Shear-dependent changes in the three-dimensional structure of human von Willebrand factor.

The three-dimensional tertiary structure of human von Willebrand Factor (vWF) on a hydrophobic surface under aqueous conditions and different shear stress regimes was studied by atomic force microscopy (AFM). vWF was imaged by AFM at molecular level resolution under negligible shear stress, under a local applied shear force (7.4 to 19 nN) using the AFM probe in contact mode scanning, and after subjecting vWF to a range of shear stress (0 to 42.4 dyn/cm2) using a rotating disk system. The results demonstrate that vWF undergoes a shear stress-induced conformational transition from a globular state to an extended chain conformation with exposure of intra-molecular globular domains at a critical shear stress of 35 +/- 3.5 dyn/cm2. The globular vWF conformation (149 nm by 77 nm and height 3.8 nm) is representative of native vWF after simple diffusion to the hydrophobic surface, followed by adhesion and some spreading. In a shear stress field above the critical value, protein unfolding occurs and vWF is observed in extended chain conformations oriented in the direction of the shear stress field with molecular lengths ranging from 146 to 774 nm and 3.4 nm mean height. The shear stress-induced structural changes to vWF suggest a close conformation-function relationship in vWF properties for thrombogenesis in regions of high shear stress.
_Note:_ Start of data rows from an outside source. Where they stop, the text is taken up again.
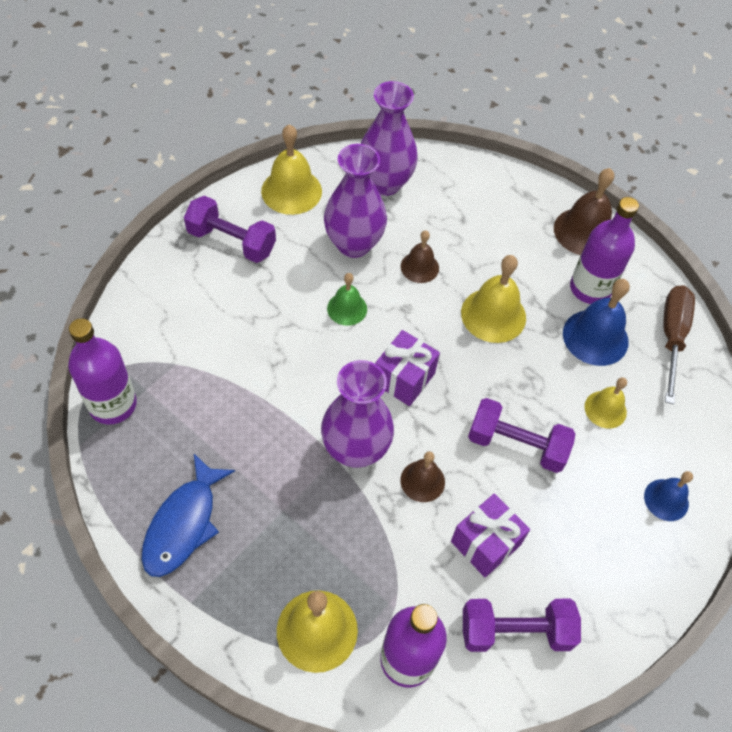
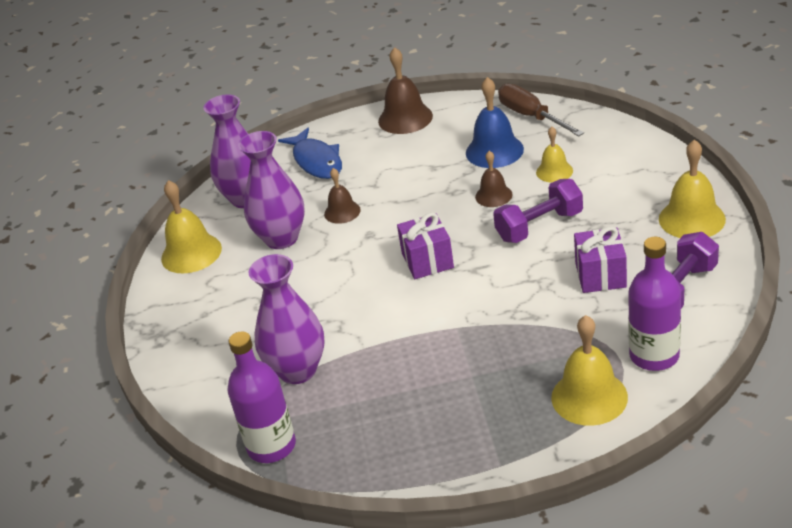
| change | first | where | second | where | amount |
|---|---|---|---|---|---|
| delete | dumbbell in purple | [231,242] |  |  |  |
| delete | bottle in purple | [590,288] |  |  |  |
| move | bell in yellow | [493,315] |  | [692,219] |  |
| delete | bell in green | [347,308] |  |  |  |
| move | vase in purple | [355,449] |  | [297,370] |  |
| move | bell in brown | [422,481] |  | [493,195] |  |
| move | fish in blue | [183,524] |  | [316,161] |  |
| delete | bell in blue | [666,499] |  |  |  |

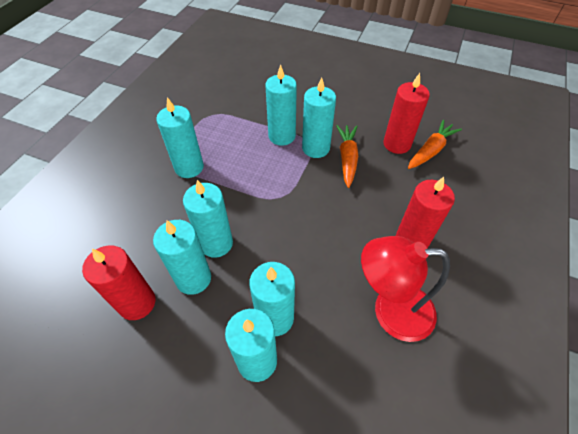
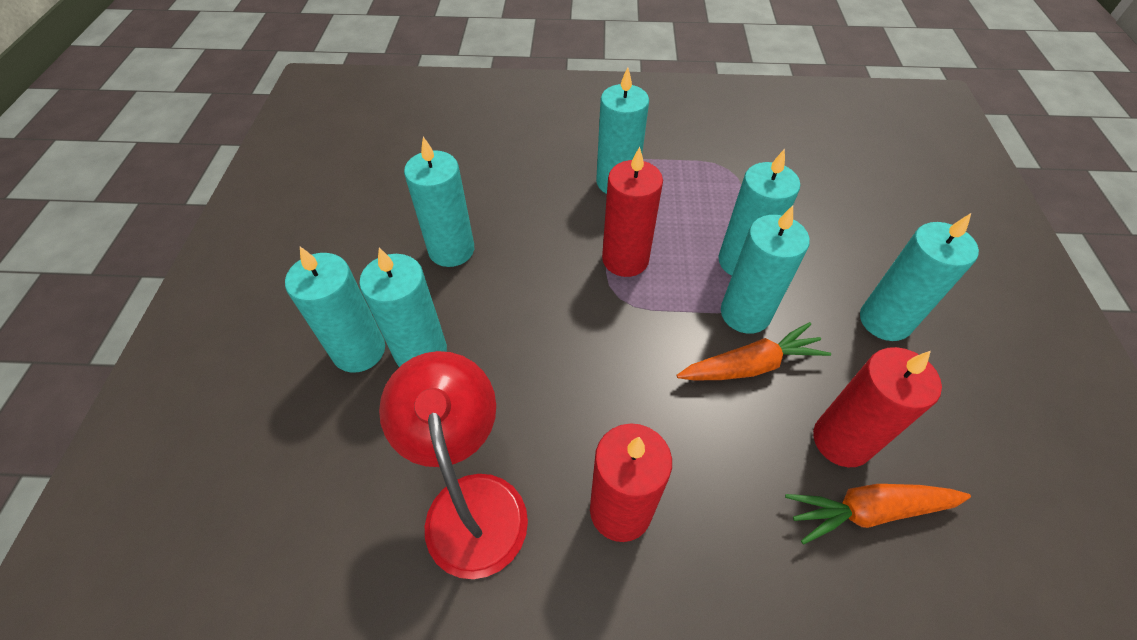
| change | first | where | second | where | amount |
|---|---|---|---|---|---|
| rotate | carrot in orange | [431,150] |  | [868,510] | 150 degrees clockwise |
| move | candle in turquoise | [216,243] |  | [885,321] |  |
| move | candle in red | [137,303] |  | [625,259] |  |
Cell-surface receptors and proteins on platelet membranes imaged by scanning force microscopy using immunogold contrast enhancement.

High resolution scanning force microscope (SFM) images of fibrinogen-exposed platelet membranes are presented. Using ultrasharp carbon tips, we are able to obtain submolecular scale resolution of membrane surface features. Corroboration of SFM results is achieved using low voltage, high resolution scanning electron microscopy (LVHRSEM) to image the same protein molecule that is seen in the SFM. We obtain accurate height dimensions by SFM complemented by accurate lateral dimensions obtained by LVHRSEM. The use of 14- and 5-nm gold labels to identify specific membrane-bound biomolecules and to provide contrast enhancement with the SFM is explored as a useful adjunct to observation of unlabeled material. It is shown that the labels are useful for locating specific protein molecules on platelet membrane surfaces and for assessing the distribution of these molecules using the SFM. Fourteen nm labels are shown to be visible over the membrane corrugation, whereas 5-nm labels appear difficult to resolve using the present SFM instrumental configuration. When using the 5-nm labels, collateral use of LVHRSEM allows one to examine SFM images at submolecular resolution and associate function with the structures imaged after the SFM experiment is completed.
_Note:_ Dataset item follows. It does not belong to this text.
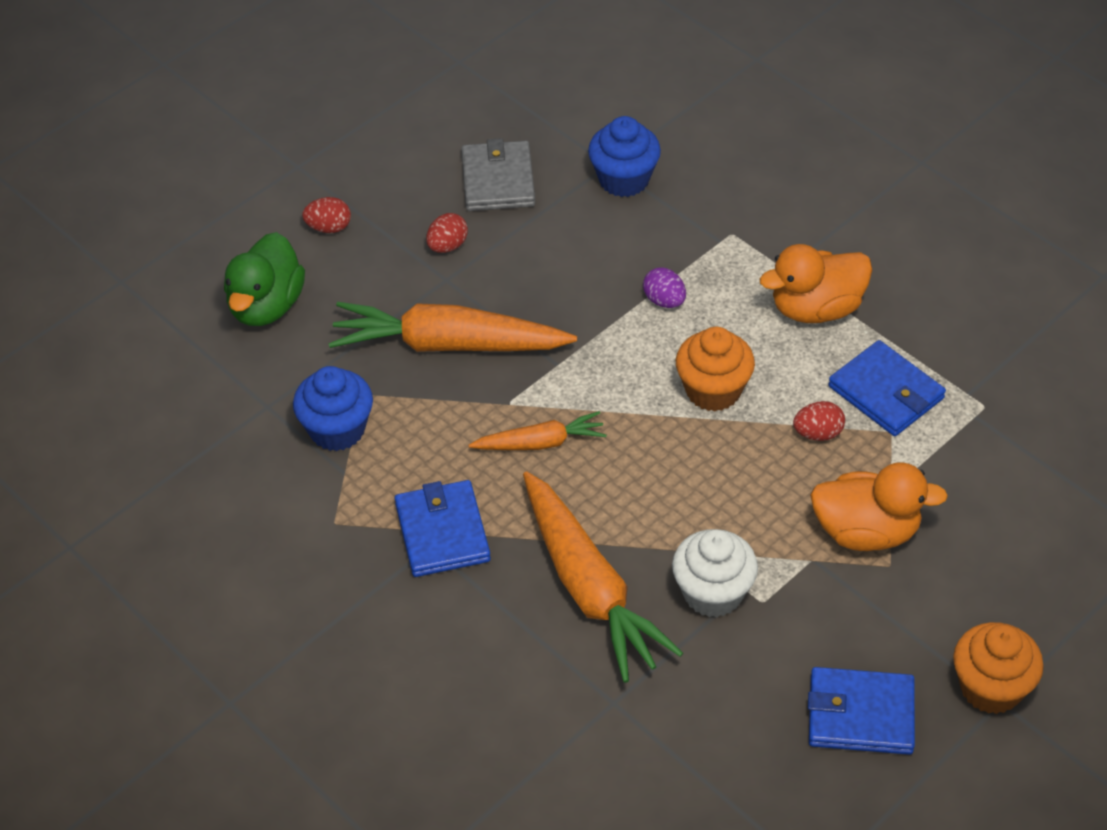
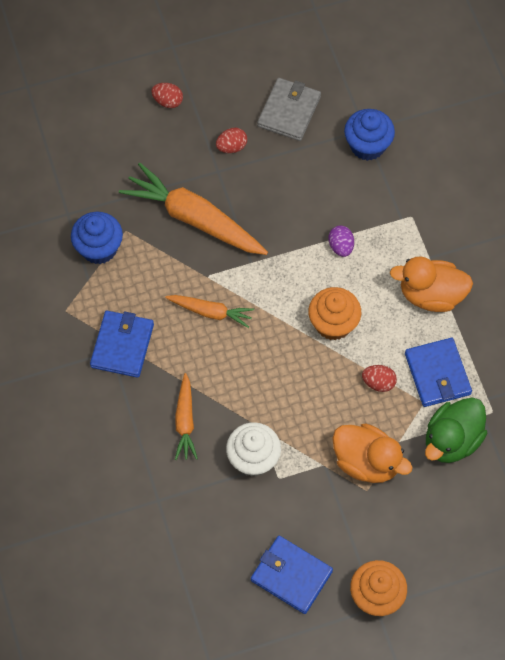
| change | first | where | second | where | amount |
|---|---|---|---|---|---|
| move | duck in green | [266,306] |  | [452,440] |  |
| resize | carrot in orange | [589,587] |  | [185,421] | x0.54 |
Interactions of human von Willebrand factor with a hydrophobic self-assembled monolayer studied by atomic force microscopy.

Human von Willebrand Factor (vWF) was studied by atomic force microscopy under physiologic buffer on a hydrophobic octadecyltrichlorosilane self-assembled monolayer. The self-assembled monolayer deposited on glass was sufficiently smooth (root mean square roughness = 0.25 +/- 0.12 nm) to permit identification of adsorbed vWF. Adhesion of the protein to the hydrophobic substrate was sufficient to allow repeated scanning by the atomic force microscope probe, and images of vWF on a submolecular scale were obtained. The frictional force between the surface and the protein was sufficient to withstand an applied lateral force of 19 nN. This result shows that vWF experiences strong interaction with a hydrophobic surface in aqueous media. Statistical analysis of adsorbed vWF shows that the protein is composed of large globular domains with elliptical cross sections of average dimensions 56 +/- 24 nm (major axis) 26 +/- 19 nm (minor axis), and 2.8 +/- 1.0 nm (height). Further analysis of the major axis dimension shows that the molecular chain of vWF contains two statistically different populations of domain size. However, no sequence order of the different domains within the individual molecule was found. On the basis of our analysis of the globular domains, we present a model describing the three-dimensional structure of vWF protomer adsorbed on a hydrophobic surface in a physiologic solution.